> [REQUIRED ACTION]: Among the records below, find the lines that contain "EUROPE" and copy each of them.

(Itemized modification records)
::::::::

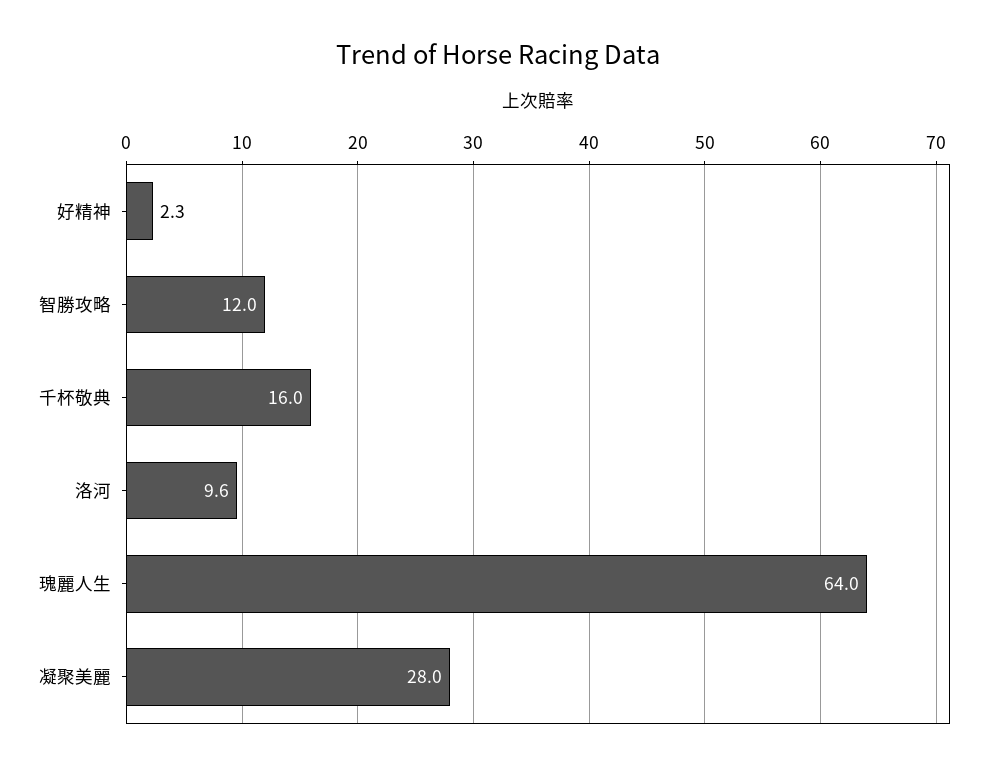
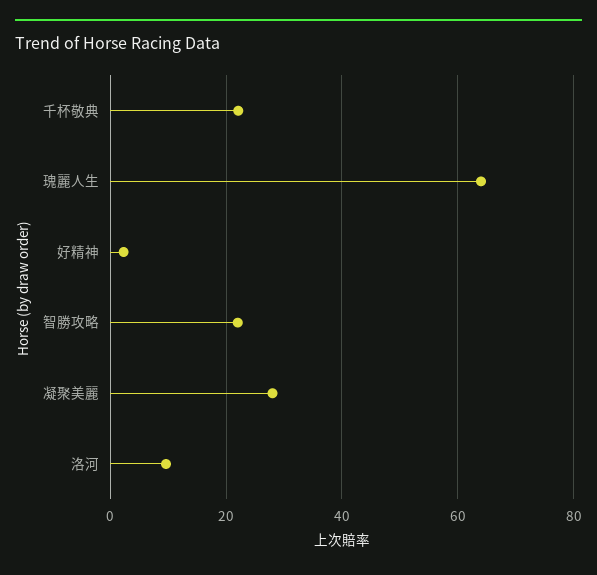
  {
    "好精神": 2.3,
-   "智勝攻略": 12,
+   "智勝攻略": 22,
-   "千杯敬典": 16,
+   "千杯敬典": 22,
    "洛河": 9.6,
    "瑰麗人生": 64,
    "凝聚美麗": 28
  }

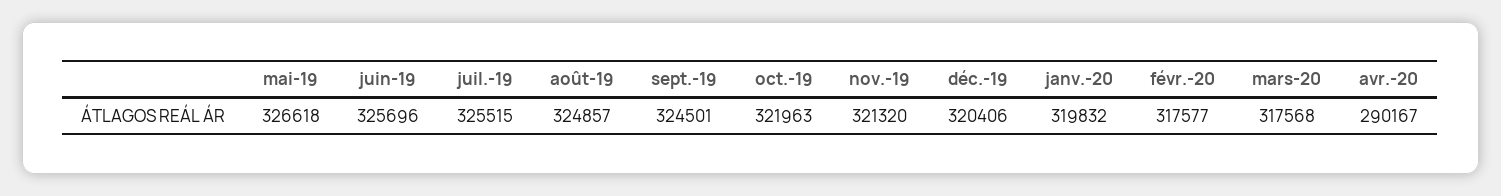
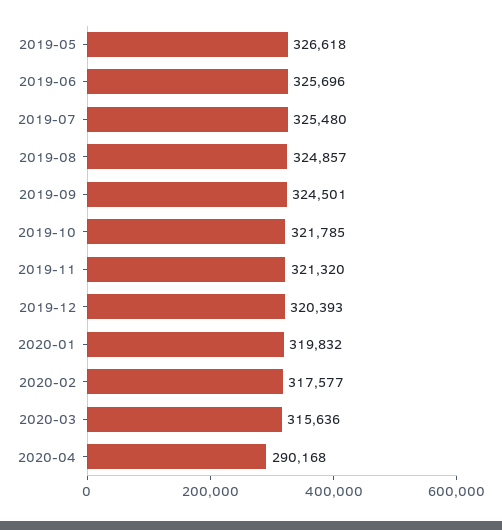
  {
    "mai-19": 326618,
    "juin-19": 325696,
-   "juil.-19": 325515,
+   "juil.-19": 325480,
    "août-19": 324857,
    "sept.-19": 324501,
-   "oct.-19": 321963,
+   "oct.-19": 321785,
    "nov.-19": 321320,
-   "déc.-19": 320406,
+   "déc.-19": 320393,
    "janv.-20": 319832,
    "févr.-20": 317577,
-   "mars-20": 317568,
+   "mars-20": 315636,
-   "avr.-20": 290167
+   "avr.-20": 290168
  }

::::::::

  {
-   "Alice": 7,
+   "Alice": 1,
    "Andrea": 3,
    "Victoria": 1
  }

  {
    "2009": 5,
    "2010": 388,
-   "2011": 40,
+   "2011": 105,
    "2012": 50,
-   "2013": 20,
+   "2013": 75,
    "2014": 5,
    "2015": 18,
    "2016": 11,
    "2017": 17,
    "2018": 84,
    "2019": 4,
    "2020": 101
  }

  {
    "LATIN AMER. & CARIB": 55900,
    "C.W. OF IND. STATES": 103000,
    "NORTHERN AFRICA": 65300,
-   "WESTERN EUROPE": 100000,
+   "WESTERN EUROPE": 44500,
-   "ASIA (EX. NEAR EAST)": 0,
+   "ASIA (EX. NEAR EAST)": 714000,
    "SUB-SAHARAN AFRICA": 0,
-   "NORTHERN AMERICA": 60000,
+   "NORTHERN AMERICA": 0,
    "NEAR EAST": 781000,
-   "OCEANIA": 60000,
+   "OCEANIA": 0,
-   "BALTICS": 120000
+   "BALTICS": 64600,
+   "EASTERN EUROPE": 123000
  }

::::::::

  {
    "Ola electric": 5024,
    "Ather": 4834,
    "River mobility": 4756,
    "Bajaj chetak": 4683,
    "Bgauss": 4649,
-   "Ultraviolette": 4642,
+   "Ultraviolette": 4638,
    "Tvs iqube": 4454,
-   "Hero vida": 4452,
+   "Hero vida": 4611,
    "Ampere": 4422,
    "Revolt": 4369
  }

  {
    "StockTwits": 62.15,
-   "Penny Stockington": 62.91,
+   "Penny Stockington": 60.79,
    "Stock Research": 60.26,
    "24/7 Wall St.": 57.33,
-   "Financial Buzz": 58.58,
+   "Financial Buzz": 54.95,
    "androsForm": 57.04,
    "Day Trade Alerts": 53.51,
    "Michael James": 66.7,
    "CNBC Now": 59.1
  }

::::::::

> [RESULT FOR THIS TASK]:
-   "WESTERN EUROPE": 100000,
+   "WESTERN EUROPE": 44500,
+   "EASTERN EUROPE": 123000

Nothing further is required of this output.